When the sell off occur and how severe will it be? A repeat of CTAD taking it down to $3's or $4's?
And you think the shorts, hedge funds, profit takers, and traders are gonna let it go up untouched? Doubt it. This ain't my first time to the rodeo
Could someone cogently list all the patents that exist involving the furan compound known as 2-73?
I thought we just need a patent for the furan compound, but apparently that isn't good enough for whatever reason. I "think" the greek inventor of 2-73 got a Greek patent for the compound back in '97 but it has run out and we can't renew a patent for it. Is that correct? God, could this @#$% be any more convoluted?
If Anavex can't renew the patent for the compound, what's the point of getting it fda approved b/c as soon they do, a dozen generic companies will manufacture it b/c it will be w/out patent protection?
You get out after the stock has been in a topping phase, just before or at the beginning of its bear run down
Why can't Anavex get a patent for 2-73 to treat Alzheimers? It is their drug, they own it. I don't get it. If they get that patent, no generics of it can come out for something like 18 yrs!

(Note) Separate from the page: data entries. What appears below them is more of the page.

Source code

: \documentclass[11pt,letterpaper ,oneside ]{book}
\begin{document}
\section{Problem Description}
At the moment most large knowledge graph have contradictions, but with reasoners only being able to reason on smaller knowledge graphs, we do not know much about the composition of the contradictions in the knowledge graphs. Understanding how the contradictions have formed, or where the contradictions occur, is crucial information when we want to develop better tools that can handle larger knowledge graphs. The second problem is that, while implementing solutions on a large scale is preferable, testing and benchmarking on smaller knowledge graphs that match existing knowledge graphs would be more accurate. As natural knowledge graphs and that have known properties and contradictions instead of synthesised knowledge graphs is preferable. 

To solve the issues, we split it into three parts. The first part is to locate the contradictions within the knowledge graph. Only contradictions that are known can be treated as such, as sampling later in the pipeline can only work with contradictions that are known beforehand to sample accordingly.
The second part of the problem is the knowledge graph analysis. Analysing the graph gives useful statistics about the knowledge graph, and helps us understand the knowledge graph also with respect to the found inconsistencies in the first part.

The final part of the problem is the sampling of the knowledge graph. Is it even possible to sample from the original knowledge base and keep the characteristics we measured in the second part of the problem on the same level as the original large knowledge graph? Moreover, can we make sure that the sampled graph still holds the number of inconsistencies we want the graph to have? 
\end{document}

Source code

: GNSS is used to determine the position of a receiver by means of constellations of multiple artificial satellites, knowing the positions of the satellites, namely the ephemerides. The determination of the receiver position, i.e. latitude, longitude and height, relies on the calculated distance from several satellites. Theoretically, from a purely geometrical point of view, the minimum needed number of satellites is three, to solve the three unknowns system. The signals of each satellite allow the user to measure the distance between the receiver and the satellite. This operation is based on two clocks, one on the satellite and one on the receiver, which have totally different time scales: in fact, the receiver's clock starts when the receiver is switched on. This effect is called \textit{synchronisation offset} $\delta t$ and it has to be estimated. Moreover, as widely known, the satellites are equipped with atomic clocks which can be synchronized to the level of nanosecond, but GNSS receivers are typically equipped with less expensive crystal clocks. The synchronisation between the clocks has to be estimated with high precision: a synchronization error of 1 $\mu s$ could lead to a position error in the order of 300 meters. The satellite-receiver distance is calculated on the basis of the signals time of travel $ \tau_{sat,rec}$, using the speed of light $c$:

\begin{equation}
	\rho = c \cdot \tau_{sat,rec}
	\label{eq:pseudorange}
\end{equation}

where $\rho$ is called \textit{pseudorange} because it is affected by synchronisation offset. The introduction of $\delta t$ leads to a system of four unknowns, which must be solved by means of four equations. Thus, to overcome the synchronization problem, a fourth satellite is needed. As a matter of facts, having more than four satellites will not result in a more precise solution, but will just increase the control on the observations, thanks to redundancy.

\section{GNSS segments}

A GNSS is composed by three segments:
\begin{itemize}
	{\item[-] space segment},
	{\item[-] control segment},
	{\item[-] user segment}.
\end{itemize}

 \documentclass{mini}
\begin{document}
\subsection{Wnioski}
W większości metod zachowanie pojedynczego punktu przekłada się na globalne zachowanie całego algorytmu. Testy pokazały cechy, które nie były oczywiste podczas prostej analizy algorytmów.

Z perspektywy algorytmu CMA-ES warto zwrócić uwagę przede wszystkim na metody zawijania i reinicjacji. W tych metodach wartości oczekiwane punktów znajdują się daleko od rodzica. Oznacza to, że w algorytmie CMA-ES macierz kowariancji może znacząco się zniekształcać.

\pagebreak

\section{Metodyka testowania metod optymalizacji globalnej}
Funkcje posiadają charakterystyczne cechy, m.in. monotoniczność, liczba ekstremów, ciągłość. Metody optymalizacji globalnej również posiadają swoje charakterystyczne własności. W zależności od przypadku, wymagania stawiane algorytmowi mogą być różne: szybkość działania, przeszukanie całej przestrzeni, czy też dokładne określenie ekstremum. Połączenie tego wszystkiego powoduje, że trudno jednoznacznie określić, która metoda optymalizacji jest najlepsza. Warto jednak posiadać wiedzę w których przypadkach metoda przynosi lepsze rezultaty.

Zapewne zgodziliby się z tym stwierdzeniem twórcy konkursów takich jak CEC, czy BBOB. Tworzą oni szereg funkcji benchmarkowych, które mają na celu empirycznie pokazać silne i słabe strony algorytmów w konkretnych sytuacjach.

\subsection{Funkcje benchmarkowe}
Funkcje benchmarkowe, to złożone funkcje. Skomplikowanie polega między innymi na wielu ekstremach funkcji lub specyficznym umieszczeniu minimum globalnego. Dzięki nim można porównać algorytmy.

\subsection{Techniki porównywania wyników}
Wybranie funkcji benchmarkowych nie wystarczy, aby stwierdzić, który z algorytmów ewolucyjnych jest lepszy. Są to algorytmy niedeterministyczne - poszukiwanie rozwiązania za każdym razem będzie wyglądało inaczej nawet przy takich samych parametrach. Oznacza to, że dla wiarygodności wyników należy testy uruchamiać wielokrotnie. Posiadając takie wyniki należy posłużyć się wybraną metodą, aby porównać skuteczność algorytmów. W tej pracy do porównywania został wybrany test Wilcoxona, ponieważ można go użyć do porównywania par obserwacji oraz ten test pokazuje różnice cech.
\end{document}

no, part a was 5 weeks, part b was another 12
attilathehunt1 posted this on ymb yesterday: "Over 2M naked short sales sold by MM to index funds. This most likely puts a cap on us for some time. The same thing happen to NVIV last year. The only thing to break this trend is for fantastic news."
Any truth to this statement?
Is this the bottom for avxl til aaic or do you see more dips down to $4 in the next month?
Why is Anavex even bothering with 1-41, isn't that just a metabolite of 2-73? Why should we expect that could offer anything that 2-73 does not? Fewer side effects? I just don't get it. Anyone have insights as to why Anavex is even bothering with it?